The core strategy for where new homes should be built across South Oxfordshire had proposed building the homes at Winterbrook, instead of at Slade End Farm.
But a ruling by inspector Roy Foster has made Slade End Farm, off Wantage Road, the final choice, in line with South Oxfordshire District Council’s original decision.
Earlier this year the council made part of Winterbrook, off Reading Road, a conservation area.
Council spokesman Andy Roberts said the inspector’s decision was “mainly because of the additional sensitivities at the southern site (Winterbrook) relating to historic conservation, together with closeness to a possible minerals extraction site”.

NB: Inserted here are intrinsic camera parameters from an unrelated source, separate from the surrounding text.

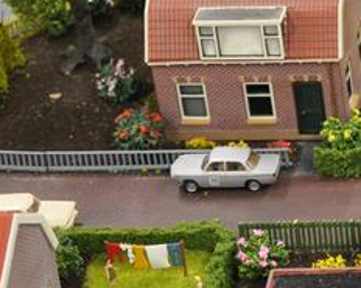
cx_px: 487
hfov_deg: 9.5
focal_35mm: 199
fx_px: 2123
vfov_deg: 7.8
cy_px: 123
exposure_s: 1/15
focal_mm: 32
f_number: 4.2
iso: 450
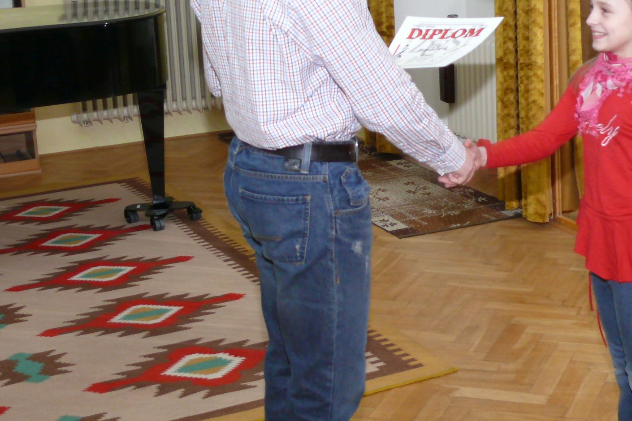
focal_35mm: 71
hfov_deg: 28.2
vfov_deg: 19.1
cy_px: 150
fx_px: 1246
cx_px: 442
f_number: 2.8
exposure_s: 1/30
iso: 200
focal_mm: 8.8
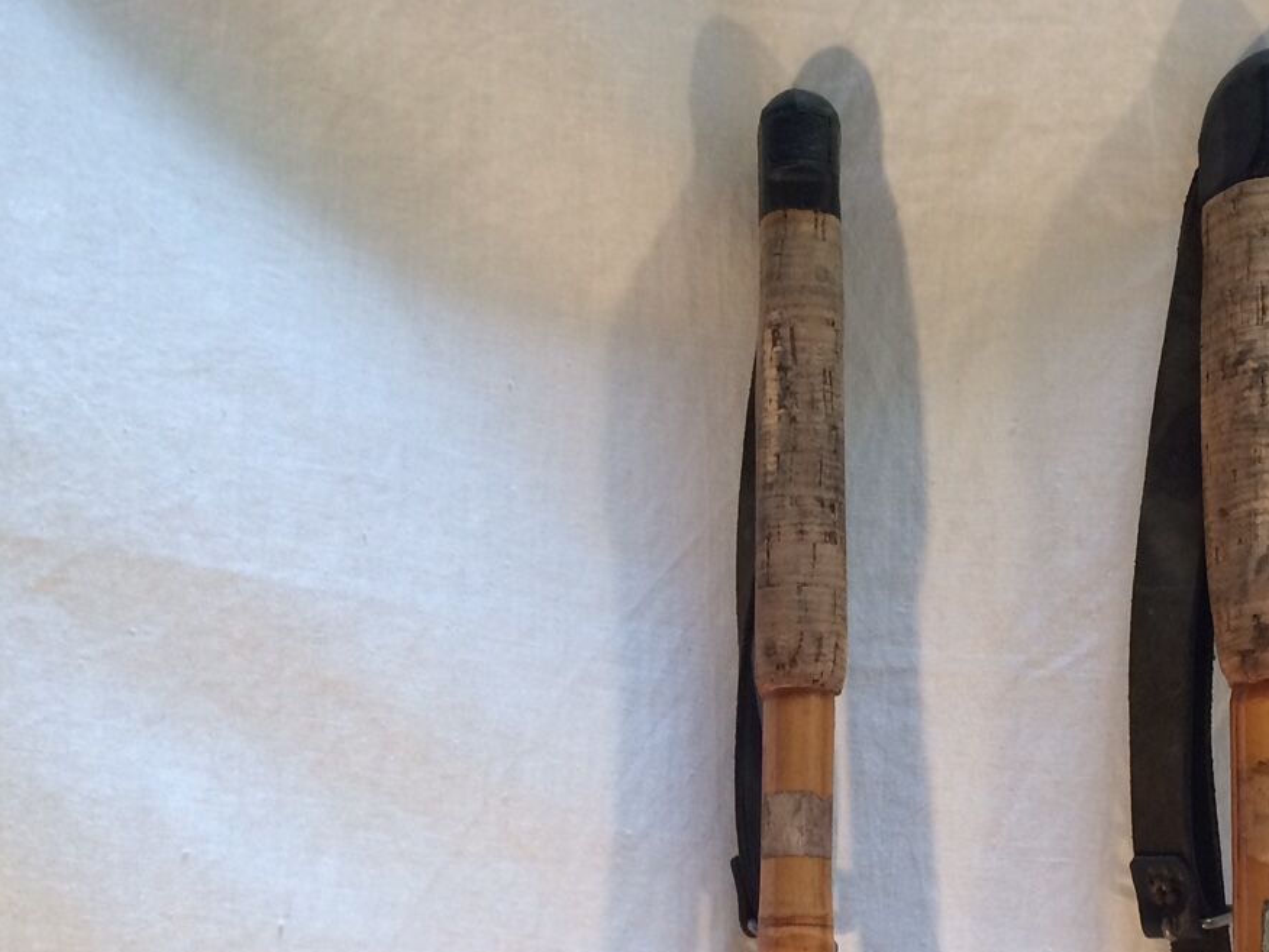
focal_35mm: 54
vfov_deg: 26.2
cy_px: 852
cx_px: 971
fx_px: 1980
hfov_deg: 34.7
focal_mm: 4.15
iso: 50
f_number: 2.2
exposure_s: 1/33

The 555 homes will be built alongside a new primary school, open space, allotments and new sports pitches next to Wallingford Sports Park.

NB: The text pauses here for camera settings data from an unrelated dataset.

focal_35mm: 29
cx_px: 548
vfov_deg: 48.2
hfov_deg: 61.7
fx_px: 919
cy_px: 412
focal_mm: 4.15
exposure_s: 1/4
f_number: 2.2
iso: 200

Residents living near the Slade End Farm site said they were disappointed and added that there could be an appeal.
Helen Sheppard, of Wantage Road, said: “Out of the blue, the district council has decided to designate the Winterbrook area a conservation area.
“This is the main reason that the inspector has been persuaded to reverse his decision.
“The district council has succeeded in dividing still further a once-friendly town.”
The council’s cabinet member for planning, Angie Paterson, said: “We know that not everyone will welcome this news, but we are satisfied that the process was a thorough one.”
Town councillor Lynda Atkins added: “The whole process has split the town in half – I think it has been badly handled.”
Winterbrook is in Cholsey parish, and Cholsey Parish Council chairman Mark Gray said: “People living in Cholsey will be relieved.
“Now we will continue to fight the gravel extraction plans.”
The district council created the Winterbrook conservation area following consultation with residents in May and June.
The core strategy determines where about 11,487 new homes will be built over the next 15 years. Wallingford’s current population of 8,000 is expected to grow by about 2,000 by 2017.
Developers Prupim last year submitted a planning application for 400 homes at Slade End Farm.
As part of the county council’s minerals and waste strategy, 4.9 million tonnes of sand and gravel over 25 years could be extracted from fields between Cholsey and Wallingford, starting in 2020.